The entire saga has been chronicled in the excellent book Bad Blood: Secrets and Lies in a Silicon Valley Startup by John Carreyrou, the Wall Street Journal reporter who hounded Holmes until the bitter end of Theranos.
And now it's Hollywood's turn which, as Techcrunch notes, is basking in this cautionary tech tale. Already an HBO documentary has been aired and a film is in development with Jennifer Lawrence, and now Hulu (the online video service that is not available in NZ, but no doubt one of the online video services that is will buy the content) has announced a series based on the 'hit' podcast series about Theranos.
The podcast was called 'The Dropout' because Holmes famously dropped out of Stanford University at 19 years old to pursue the idea behind Theranos. In the book, Carreyrou writes that she went home and locked herself away for several days in her childhood bedroom, immersing herself in scientific research before emerging with a fully formed business case. She then set about collecting the most influential company directors, the most impressive backers. It's quite stunning to read the names of those who wanted a piece of Theranos - Mexican telco billionaire Carlos Slim, Media mogul Rubert Murdoch, Henry Kissinger.

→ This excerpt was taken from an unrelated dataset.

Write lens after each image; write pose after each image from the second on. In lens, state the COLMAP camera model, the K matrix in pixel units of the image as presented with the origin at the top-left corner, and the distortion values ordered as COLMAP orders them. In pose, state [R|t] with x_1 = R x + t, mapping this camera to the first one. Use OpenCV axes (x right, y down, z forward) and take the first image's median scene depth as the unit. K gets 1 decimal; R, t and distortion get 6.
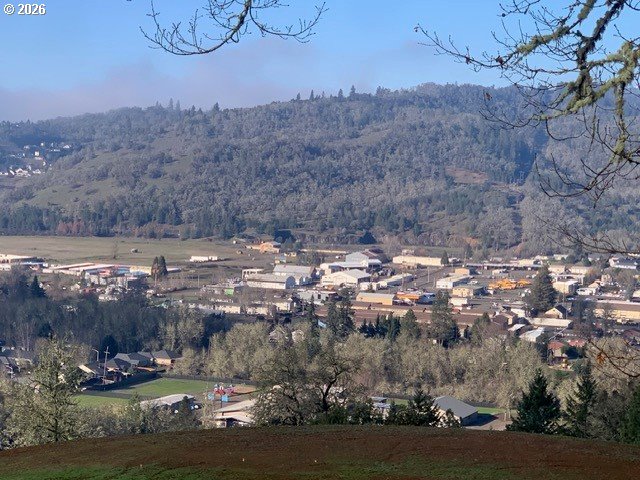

She fooled 'em all. And yet, throughout the whole of Carreyrou's book, you get the feeling that she really did not set out to fool anyone.
She was in love with the story of tech. The founder myth. The person who can, like her idol Steve Job, put a dink in the universe. Holmes was apparently obsessed with Jobs, she dressed like Jobs, and she had a deep voice that sounded a bit like Jobs (maybe). The point being that this woman is being dissected in popular culture.
There is also the law to contend with. She has settled a $700 million claim brought by the Securities and Exchange Commission and is awaiting trial for wire fraud and could face up to 20 years in prison. Google her name and you find out she has just announced her engagement to the heir of an American hotel dynasty.
She has not, to my knowledge, spoken publicly since her downfall. I wonder though if she sometimes wishes that she'd stayed at Stanford, graduated, interned at Google, become a little more ordinary.